Kylie's 'lucky, lucky, lucky' trio fight over missing pop millions
by Martin Wroe
IN THE POP charts of the late Eighties, no one can have been so
lucky, lucky, lucky as Stock, Aitken and Waterman. But six years
after they last wrote hits for Jason Donovan and Kylie Minogue,
two members of one of Britain's most successful modern
songwriting partnerships are taking the third to court in a
multi-million-pound battle.
Mike Stock and Matt Aitken are suing Pete Waterman, claiming they
are the true owners of two-thirds of Stock, Aitken and Waterman
hits such as Jason's 'Too Many Broken Hearts' and 'Sealed with
a Kiss' (originally a hit for Brian Hyland) or Kylie's 'Hand on
your Heart' and her cover version of Little Eva's 'The
Locomotion'.
They claim that Waterman, the business brain behind the
phenomenal success of SAW, has not paid them their due as owners
of the recordings and is not properly exploiting the surprisingly
lucrative Jason and Kylie back catalogue. The court action is
the latest salvo in an increasingly bitter battle between the SAW
trio, who produced more than 100 hits in the Eighties, making
each of them multi-millionaires.
Stock, who still writes with Aitken, has not spoken to Waterman
for three years - except through their lawyers. And the discord
extends to their Australian teen prodigies, Jason and Kylie -
none of the three has disguised his dismay at the pair's
commercially disastrous changes in direction: Jason launched a
stage career and Kylie adopted a raunchier image that has brought
her a cult following among gay men. 'It all started going wrong
after Jason and Kylie left,' said one record company insider.

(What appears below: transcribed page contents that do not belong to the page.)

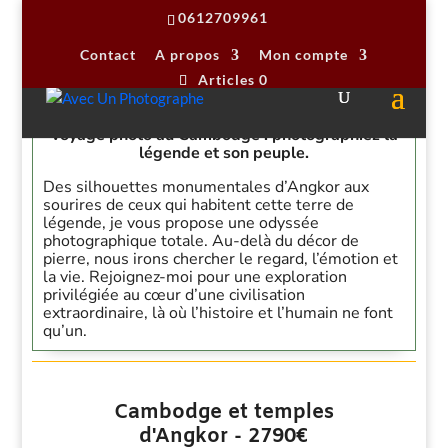
0612709961
Contact
A propos
Mon compte
Articles 0
Voyage photo au Cambodge : photographiez la
légende et son peuple.
Des silhouettes monumentales d’Angkor aux
sourires de ceux qui habitent cette terre de
légende, je vous propose une odyssée
photographique totale. Au-delà du décor de
pierre, nous irons chercher le regard, l’émotion et
la vie. Rejoignez-moi pour une exploration
privilégiée au cœur d’une civilisation
extraordinaire, là où l’histoire et l’humain ne font
qu’un.
Cambodge et temples
d'Angkor - 2790€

Kylie and Jason are long past their pop sell-by dates in Britain,
but international sales, remixes and compilation albums are still
thought to generate nearly £3 million a year. Some
estimates value the pair's back catalogue of seven albums and 35
singles at £12m. Stock and Aitken are claiming two-thirds
of this from Waterman's companies.
The colossal sums at stake in global pop success were illustrated
last week with reports that 1997's pop phenomenon, the Spice
Girls, expect to earn £10m each by the end of the year.
The Stock and Aitken legal action, expected to come to court this
summer, is against Waterman; his companies, PAL Productions and
PWL Records, and Warner Music's Coalition Recordings
International, which took over PWL after the three split up. The
pair are asking the courts to investigate the money earned by
Waterman from sales of records they produced for Jason and Kylie.
Clintbns, their solicitors, is also calling for an account of
royalty statements.
The three members of SAW are reputed to have made more than
£90m from songs for Minogue, Donovan, Donna Summer,
Bananarama and Cliff Richard. They were named songwriters of the
year on three successive occasions.
Waterman has since developed his business interest in the
privatised railway sector, buying his own service and a share in
the Flying Scotsman, while Stock and Aitken have producing two
top-selling albums for Robson and Jerome.